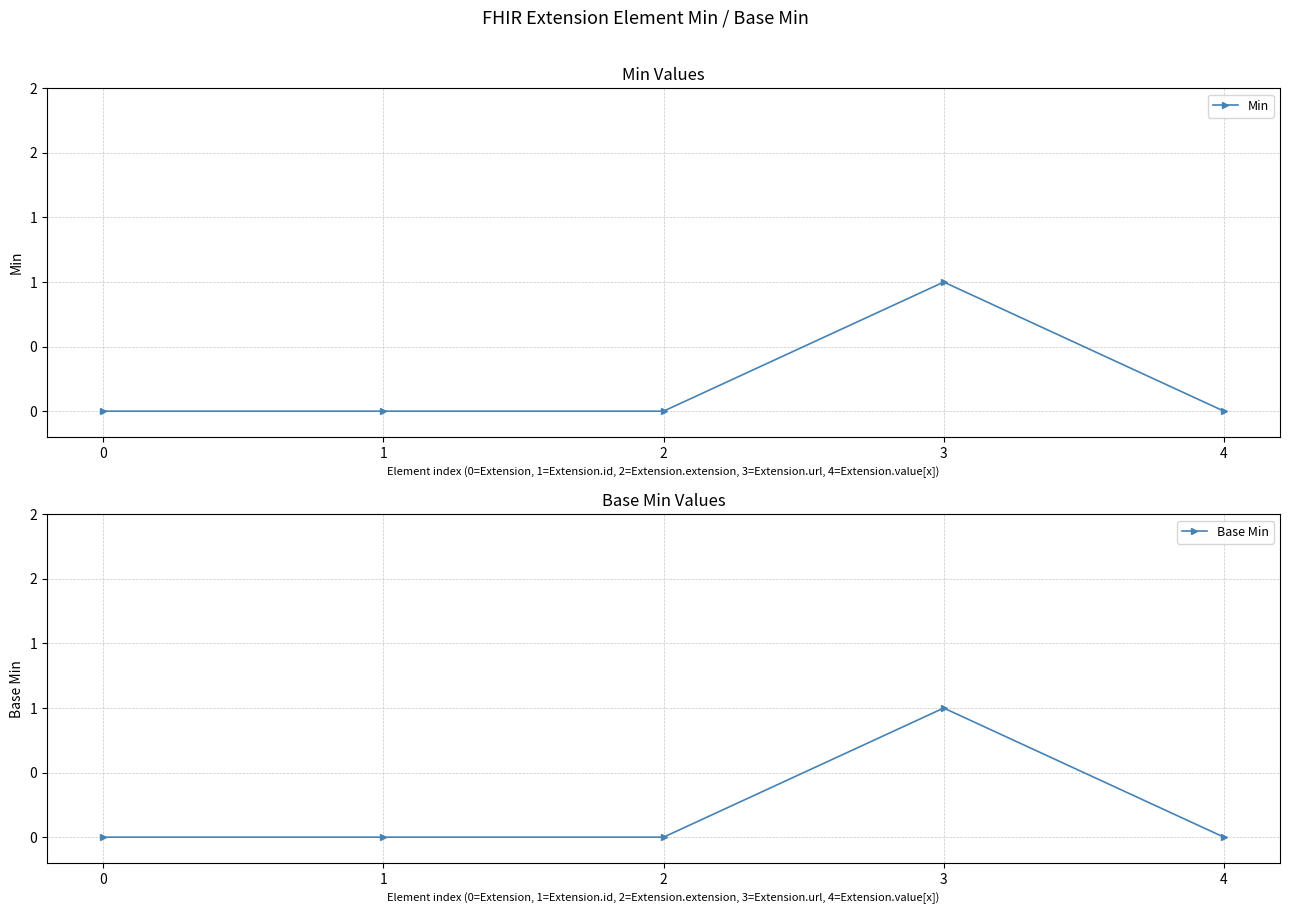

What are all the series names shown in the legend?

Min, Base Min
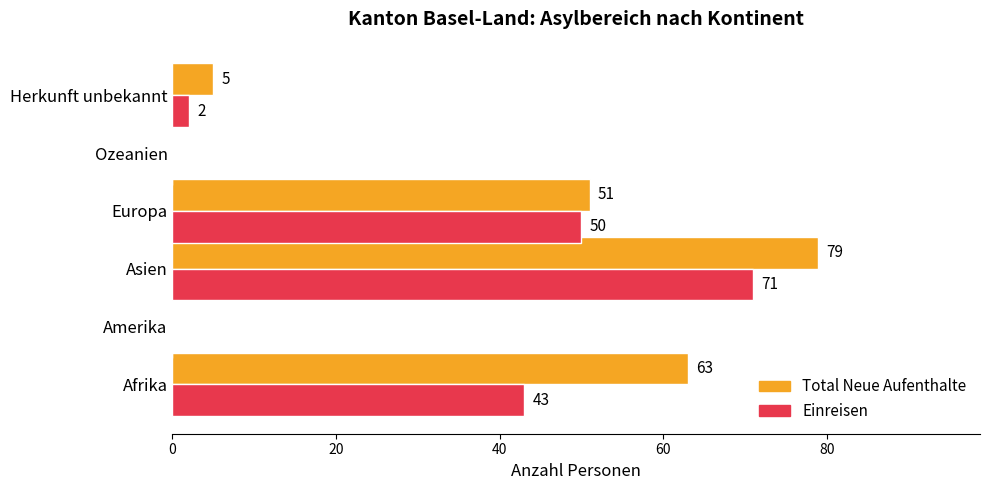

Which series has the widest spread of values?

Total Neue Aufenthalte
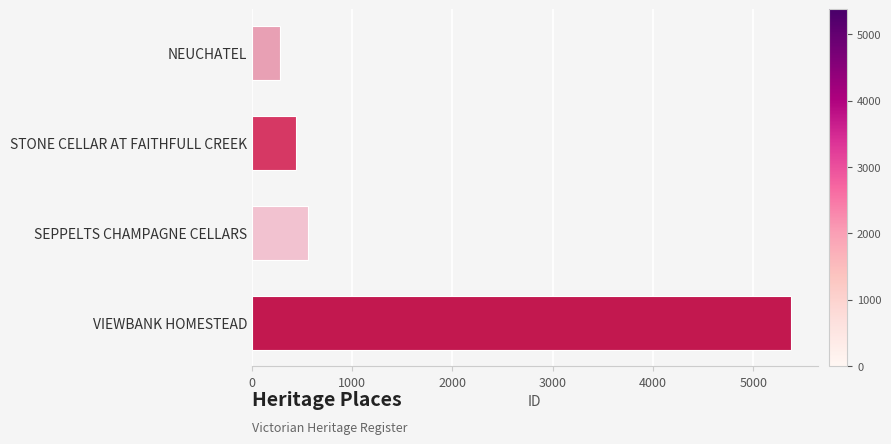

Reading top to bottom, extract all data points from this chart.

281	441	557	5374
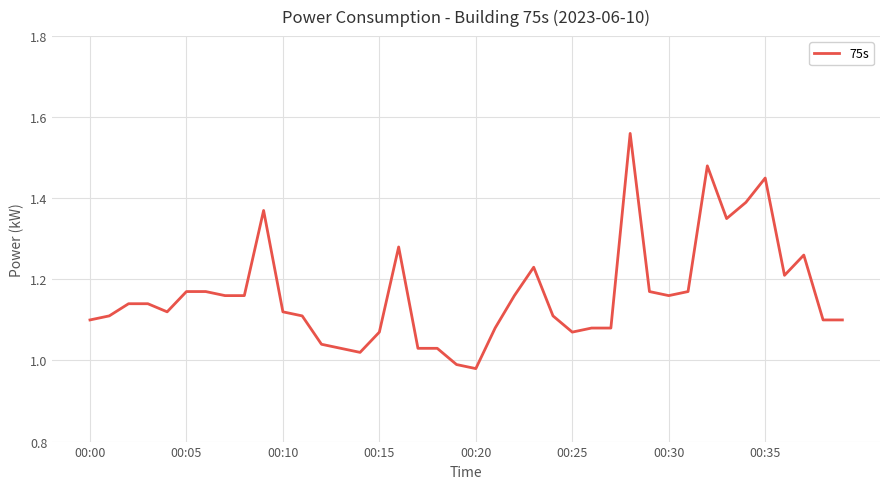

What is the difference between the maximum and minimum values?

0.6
==================================================
_Task goal_: Rewrite the records above, changing every "values" to "figures" and leaving everything else unchanged. Omit the pictures.

_Answer below_:
What are all the series names shown in the legend?

Min, Base Min

Which series has the widest spread of figures?

Total Neue Aufenthalte

Reading top to bottom, extract all data points from this chart.

281	441	557	5374

What is the difference between the maximum and minimum figures?

0.6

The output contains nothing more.